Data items
* * *

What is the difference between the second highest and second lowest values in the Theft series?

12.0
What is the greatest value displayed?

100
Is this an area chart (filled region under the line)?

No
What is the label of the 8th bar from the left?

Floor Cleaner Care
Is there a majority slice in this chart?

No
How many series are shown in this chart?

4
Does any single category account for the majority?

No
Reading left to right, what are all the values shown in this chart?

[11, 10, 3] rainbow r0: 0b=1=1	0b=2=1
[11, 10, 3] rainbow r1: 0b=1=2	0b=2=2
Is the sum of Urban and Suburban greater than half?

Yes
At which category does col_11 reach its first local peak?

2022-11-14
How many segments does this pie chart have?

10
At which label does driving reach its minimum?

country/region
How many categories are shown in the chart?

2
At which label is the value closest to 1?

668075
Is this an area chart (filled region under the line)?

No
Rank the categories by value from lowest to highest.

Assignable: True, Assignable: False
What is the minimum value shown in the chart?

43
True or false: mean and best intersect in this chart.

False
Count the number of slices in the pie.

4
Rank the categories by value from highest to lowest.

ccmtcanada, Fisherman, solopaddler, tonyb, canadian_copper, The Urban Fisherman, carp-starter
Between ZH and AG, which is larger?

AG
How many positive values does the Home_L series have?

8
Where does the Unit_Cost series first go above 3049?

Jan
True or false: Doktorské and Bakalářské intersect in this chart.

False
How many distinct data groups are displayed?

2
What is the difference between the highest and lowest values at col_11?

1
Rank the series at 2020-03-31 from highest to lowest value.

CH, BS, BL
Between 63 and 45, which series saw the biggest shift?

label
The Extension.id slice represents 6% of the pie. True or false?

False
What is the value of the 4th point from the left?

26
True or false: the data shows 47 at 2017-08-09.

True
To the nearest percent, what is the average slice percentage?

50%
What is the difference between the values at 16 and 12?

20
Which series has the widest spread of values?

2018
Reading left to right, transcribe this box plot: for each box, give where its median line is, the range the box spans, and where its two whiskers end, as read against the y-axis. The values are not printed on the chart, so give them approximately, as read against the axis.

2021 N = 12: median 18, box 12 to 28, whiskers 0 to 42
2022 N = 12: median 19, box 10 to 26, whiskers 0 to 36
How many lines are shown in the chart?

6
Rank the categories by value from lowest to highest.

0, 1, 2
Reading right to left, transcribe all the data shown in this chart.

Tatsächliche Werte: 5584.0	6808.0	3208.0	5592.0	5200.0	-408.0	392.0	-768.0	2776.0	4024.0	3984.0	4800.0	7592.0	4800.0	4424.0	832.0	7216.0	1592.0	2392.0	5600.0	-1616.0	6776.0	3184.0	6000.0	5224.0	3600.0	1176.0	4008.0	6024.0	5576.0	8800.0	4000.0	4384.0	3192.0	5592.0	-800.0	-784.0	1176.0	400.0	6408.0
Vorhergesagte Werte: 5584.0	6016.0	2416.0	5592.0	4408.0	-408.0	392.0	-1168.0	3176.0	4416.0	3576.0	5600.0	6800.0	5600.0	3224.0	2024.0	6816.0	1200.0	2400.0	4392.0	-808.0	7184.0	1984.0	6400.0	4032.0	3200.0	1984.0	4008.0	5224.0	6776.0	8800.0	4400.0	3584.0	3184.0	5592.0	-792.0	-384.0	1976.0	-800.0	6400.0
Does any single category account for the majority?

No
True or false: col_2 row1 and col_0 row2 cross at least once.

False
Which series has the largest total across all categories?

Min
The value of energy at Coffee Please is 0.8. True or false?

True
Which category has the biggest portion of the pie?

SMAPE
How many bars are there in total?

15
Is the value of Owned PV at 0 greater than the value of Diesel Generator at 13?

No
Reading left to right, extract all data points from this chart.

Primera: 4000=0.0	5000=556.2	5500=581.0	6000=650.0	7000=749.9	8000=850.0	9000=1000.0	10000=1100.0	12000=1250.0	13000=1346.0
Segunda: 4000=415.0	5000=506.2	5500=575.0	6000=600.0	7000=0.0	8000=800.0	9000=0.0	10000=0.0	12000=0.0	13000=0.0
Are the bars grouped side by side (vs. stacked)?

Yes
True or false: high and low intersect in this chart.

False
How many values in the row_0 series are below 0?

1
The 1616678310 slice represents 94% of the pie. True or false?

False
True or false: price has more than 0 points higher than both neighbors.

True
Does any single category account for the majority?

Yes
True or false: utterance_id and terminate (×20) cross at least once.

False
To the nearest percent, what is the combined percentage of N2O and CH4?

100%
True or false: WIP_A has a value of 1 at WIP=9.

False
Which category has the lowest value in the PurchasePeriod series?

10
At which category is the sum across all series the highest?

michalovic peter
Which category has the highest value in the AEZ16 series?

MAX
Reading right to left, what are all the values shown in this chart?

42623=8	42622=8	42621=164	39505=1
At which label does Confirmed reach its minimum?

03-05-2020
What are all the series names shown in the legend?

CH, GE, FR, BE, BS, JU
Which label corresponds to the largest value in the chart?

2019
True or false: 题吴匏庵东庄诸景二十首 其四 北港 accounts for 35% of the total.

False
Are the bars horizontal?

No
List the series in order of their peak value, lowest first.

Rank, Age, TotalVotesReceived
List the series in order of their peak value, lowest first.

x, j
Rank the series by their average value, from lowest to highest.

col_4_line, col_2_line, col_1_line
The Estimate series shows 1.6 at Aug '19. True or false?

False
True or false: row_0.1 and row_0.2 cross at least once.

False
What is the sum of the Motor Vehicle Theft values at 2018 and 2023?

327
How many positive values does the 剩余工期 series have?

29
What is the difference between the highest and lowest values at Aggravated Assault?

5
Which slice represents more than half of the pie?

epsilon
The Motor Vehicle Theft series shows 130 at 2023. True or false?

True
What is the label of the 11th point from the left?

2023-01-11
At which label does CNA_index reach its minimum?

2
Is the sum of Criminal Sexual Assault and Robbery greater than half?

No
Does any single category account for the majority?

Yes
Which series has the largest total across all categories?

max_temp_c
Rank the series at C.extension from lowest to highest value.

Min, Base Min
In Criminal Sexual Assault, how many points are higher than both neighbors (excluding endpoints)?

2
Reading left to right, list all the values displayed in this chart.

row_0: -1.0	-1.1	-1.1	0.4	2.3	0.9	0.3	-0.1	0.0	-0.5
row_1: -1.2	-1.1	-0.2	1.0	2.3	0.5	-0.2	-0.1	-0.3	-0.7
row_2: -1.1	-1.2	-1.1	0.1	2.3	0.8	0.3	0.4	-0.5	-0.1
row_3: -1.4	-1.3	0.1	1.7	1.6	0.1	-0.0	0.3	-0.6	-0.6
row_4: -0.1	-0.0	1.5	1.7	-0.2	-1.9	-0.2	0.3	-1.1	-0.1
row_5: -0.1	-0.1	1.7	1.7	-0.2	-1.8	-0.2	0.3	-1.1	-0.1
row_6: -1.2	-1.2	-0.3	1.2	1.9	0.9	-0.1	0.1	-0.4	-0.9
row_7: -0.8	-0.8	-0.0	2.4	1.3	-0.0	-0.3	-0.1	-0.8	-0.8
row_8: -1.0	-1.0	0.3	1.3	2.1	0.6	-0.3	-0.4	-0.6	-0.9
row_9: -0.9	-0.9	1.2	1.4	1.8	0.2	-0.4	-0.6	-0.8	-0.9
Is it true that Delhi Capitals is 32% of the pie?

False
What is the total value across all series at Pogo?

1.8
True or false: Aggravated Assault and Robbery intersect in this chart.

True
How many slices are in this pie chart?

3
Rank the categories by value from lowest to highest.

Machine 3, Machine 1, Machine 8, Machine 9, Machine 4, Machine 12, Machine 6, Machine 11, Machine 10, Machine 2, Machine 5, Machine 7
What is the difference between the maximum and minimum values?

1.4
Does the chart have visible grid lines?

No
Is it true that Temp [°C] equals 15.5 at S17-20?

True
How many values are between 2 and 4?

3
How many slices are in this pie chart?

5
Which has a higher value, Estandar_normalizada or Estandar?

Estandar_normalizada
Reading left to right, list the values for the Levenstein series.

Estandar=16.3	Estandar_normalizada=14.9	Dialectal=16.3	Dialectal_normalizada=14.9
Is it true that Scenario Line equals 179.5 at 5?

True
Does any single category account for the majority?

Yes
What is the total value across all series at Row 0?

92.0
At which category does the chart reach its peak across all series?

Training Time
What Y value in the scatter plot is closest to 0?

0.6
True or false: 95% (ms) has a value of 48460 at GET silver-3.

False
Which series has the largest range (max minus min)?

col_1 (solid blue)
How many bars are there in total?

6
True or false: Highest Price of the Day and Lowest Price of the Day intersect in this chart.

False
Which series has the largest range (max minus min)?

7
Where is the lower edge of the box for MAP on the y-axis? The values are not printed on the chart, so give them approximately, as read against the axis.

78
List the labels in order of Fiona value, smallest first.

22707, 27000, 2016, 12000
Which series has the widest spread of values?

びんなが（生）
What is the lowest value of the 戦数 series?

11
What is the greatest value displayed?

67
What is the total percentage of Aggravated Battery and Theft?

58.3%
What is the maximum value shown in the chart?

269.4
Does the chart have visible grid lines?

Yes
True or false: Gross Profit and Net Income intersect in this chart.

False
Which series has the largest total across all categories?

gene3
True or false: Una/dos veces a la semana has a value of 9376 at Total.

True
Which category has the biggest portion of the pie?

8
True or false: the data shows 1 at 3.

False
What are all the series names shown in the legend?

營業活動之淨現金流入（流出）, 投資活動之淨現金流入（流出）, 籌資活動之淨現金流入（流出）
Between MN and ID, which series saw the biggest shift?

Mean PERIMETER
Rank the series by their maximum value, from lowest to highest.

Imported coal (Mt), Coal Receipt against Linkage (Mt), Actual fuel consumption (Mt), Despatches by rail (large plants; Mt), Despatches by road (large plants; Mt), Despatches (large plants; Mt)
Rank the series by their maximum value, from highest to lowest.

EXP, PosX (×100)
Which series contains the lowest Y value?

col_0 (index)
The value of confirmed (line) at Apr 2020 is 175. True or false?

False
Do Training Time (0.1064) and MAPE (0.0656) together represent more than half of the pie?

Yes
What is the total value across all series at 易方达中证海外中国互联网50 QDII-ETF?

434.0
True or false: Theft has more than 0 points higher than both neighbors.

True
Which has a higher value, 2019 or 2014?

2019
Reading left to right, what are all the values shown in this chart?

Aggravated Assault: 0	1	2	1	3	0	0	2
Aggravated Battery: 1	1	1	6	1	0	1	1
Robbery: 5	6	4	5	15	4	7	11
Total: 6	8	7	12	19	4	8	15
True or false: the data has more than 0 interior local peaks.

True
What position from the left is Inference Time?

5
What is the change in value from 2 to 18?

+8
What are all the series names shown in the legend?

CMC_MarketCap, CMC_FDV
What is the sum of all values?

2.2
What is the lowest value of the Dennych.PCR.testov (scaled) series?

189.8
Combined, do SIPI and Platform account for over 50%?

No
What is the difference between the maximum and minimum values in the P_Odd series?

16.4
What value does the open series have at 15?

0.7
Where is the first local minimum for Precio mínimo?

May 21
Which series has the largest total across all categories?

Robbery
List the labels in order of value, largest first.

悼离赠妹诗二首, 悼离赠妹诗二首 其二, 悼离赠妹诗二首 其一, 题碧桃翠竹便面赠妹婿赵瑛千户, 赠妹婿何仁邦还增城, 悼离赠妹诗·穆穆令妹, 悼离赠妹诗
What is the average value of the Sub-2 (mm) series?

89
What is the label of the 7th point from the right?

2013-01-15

* * *

> _Task instructions_:
Gather every line in the rows above that contains the string "positive". Case counts.

> _Answer for this exercise_:
How many positive values does the Home_L series have?
How many positive values does the 剩余工期 series have?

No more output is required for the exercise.